• Battleground is a twice-a-week newsletter examining our nation’s electoral geography, focusing primarily on recent election results and local news sources.

  • Posts are written with a “maps-first” approach. I create my own custom maps to illustrate voting patterns for every state and district in the country.

  • New posts are released every Monday and Thursday.

What is this?

Battleground is a blog and newsletter devoted to surveying America’s electoral geography. Hit the button below and take an incisive look at our political landscape, one state at a time.

Each post leads with a map, typically displaying the results from a recent election. I’ll then dive into the political geography laid out before us, bringing in any pertinent geological, demographic, economic and/or cultural data to help bring context to voting trends. I’ll delineate both Democratic and Republican strongholds and attempt to denote the driving factors of change. I always include a link to the official results, certified by each state’s government, in the first line of each email.

All maps featured in this publication are of my own creation and design, unless otherwise specified. Ever since grade school I’ve been a geography nerd and politics has always made the most sense to me within a spatial context. I write with a “maps-first” approach, therefore, all of my pieces will include at least one map (if not several.) Human geography and how we take up space is paramount in electoral politics so if there’s a way to display a concept or trend in a map, you bet I’ll make one for ya.

Every post will end with “Leftover Links” consisting of relevant news clips that may provide more insight beyond what I can touch on in a single newsletter (email size limits ain’t no joke!). I favor local news sources over national publications whenever possible. These sources do a much better job at contextualizing national issues for local audiences. It’s also sometimes worth a meta-analysis of how local sources cover national issues as these platforms have a unique role in shaping local opinions on unfamiliar topics.

What this is NOT…

I’m don’t give attention to lies/conspiracies about election integrity. I have yet to see any glaring irregularities when dealing with each individual state’s election data. There is still no clear and compelling public evidence that widespread election fraud took place in 2020. The “Big Lie” has prevented many in the nation from seriously reckoning with the results from our most recent national election. There’s a bunch of fascinating stories in the election data that helps us understand how our nation is changing and diversifying. We silence those stories if we’re stuck debating the legitimacy of the election. The 2020 election was conducted legally and fairly. If you’re skeptical about the election results and are here to spread missives about election integrity, this isn’t the place for you.

Who writes this?

Hey there! I’m Justin Case Brown. I’m an African American voter. I have a same-sex partner and identify as part of the LGBTQ+ community. I was born and raised on the East coast (Marylander here!) and received higher education from an elite institution on the West coast (Go Stanford!).
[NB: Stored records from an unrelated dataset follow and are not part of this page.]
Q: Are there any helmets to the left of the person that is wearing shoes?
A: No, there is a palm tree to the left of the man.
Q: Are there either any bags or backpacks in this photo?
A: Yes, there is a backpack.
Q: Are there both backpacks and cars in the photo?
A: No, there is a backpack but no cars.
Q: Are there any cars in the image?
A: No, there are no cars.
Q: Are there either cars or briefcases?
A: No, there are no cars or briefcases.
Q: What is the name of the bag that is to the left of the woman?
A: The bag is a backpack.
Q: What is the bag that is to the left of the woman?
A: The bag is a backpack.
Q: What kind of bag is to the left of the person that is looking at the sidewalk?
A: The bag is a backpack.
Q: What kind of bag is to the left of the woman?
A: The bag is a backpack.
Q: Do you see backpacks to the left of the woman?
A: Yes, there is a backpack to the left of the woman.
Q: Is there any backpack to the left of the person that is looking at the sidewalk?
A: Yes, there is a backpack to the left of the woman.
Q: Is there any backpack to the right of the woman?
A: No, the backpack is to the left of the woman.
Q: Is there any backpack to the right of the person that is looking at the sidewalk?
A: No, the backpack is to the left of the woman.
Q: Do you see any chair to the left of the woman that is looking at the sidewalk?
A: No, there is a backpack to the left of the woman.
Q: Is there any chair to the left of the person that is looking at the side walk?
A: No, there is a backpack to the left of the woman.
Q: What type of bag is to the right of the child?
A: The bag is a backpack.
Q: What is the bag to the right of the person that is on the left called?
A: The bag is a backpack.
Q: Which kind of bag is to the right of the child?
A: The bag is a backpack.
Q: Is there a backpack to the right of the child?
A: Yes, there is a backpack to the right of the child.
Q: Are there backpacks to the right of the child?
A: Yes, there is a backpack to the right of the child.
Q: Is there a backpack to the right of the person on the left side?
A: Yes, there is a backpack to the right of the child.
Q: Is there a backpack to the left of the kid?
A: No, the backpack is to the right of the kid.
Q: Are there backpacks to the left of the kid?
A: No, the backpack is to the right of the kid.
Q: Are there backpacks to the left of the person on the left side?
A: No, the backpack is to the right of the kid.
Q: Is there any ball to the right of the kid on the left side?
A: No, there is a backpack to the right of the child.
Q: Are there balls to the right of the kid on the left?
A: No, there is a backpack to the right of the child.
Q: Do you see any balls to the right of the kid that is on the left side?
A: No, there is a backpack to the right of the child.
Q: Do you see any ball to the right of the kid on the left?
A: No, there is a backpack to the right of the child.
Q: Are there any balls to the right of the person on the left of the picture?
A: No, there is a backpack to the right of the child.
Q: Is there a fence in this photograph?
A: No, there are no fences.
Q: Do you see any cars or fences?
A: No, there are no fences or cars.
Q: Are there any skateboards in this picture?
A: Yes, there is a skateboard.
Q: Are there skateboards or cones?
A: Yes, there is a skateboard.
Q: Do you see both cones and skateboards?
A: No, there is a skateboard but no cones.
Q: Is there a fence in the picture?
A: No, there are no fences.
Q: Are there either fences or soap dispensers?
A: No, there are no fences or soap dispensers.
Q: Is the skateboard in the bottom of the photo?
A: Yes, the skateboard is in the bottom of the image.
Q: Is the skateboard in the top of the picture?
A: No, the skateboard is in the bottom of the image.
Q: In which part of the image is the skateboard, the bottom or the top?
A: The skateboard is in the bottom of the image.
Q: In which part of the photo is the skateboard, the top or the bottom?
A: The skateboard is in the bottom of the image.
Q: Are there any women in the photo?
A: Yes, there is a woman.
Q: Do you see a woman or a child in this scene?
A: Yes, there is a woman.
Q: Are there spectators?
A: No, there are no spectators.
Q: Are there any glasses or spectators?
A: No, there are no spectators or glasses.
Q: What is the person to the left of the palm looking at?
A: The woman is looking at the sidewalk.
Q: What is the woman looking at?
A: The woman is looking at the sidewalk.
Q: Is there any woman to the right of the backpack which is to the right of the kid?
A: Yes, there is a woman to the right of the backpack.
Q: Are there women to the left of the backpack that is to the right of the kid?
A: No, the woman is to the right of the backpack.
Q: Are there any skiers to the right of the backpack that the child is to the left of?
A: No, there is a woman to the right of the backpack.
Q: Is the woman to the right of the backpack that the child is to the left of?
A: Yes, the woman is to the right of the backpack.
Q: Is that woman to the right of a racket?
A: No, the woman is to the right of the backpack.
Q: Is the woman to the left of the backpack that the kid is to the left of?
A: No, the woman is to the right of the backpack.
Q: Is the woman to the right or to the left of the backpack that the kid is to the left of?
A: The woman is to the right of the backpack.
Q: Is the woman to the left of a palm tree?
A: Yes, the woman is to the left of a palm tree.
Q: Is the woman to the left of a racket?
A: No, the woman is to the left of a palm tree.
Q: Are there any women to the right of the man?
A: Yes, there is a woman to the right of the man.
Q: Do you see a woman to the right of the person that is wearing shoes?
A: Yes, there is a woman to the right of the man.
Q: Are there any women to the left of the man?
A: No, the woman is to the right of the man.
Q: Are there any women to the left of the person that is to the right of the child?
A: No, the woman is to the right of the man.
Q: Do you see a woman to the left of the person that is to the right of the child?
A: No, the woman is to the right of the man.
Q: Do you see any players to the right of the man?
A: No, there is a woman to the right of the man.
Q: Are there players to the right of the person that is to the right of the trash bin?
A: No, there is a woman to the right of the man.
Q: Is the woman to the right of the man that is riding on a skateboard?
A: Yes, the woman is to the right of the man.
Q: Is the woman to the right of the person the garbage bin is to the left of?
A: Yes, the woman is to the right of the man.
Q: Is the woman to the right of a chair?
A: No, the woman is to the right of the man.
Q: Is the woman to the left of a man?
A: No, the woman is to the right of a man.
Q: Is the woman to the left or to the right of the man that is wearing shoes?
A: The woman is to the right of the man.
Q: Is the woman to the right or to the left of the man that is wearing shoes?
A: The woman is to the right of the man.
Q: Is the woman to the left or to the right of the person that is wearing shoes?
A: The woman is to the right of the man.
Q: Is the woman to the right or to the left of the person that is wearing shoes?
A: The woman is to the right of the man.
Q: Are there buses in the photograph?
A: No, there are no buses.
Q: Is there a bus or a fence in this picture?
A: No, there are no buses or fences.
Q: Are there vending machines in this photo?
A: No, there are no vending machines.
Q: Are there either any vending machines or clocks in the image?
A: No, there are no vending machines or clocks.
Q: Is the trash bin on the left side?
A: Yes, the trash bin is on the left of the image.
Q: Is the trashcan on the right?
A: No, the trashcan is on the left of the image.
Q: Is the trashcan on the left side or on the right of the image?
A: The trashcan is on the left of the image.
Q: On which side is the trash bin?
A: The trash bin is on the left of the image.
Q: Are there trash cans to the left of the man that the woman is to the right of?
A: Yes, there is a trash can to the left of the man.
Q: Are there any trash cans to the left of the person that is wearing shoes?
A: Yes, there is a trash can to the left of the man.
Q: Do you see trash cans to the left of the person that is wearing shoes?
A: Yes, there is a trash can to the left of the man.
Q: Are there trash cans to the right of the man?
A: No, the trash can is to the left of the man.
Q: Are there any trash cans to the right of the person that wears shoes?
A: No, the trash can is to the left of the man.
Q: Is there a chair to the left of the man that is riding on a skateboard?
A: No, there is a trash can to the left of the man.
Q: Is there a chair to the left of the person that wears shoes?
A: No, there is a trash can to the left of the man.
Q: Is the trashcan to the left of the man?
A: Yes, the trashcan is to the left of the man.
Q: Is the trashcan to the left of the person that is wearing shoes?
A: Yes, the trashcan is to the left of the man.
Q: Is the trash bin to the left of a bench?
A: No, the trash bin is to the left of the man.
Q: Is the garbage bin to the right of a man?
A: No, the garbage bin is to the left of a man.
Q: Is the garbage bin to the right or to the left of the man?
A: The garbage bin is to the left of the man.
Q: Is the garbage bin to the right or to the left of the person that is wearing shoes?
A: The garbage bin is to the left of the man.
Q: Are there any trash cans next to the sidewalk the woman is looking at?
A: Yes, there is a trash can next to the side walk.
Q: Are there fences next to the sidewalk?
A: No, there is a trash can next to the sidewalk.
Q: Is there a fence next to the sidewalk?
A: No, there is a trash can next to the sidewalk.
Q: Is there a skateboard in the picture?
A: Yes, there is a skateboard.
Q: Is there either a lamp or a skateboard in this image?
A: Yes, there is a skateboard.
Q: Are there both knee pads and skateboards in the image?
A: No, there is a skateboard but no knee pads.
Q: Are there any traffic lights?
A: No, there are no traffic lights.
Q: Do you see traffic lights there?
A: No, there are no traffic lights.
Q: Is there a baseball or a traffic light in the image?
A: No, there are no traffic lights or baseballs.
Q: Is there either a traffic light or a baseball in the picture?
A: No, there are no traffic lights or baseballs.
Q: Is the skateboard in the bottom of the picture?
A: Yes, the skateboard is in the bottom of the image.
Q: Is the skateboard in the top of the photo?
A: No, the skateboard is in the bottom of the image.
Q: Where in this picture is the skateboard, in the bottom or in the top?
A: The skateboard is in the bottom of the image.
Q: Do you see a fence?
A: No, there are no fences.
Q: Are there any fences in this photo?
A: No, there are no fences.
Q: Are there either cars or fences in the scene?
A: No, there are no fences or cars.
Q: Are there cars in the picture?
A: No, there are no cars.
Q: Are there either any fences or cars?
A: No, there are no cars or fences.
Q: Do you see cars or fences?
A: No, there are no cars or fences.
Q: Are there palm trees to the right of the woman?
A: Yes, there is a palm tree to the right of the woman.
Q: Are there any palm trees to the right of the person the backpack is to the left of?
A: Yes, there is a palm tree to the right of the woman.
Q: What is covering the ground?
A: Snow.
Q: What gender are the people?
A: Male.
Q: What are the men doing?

After graduating, I spent five years working for a media company that’s part of the evil, cannibalistic cabal known as the “mainstream media.”

Naturally, I don’t support the party that still stands against my right to get married, actively downplays the lingering effects of slavery, and believes my alma mater is a hotbed of liberal indoctrination.

My experiences have allowed me to see a range of liberal ideologies along with how they all failed to accurately estimate the conservative backlash brought forth by Donald Trump. It underlined the importance of seeking out right-leaning perspectives to understand parts of the country I’ve never visited.

While our political environment’s obsession with identity forces me towards the left side of the spectrum, I bake this into my observations when pulling out insights from electoral data. Whether we’re calling each other snowflakes or a basket of deplorables, we’re all still voters. All of our opinions matter. I seek to dig up both the beautiful and the ugly to help us understand how our nation is changing and who exactly is driving that change.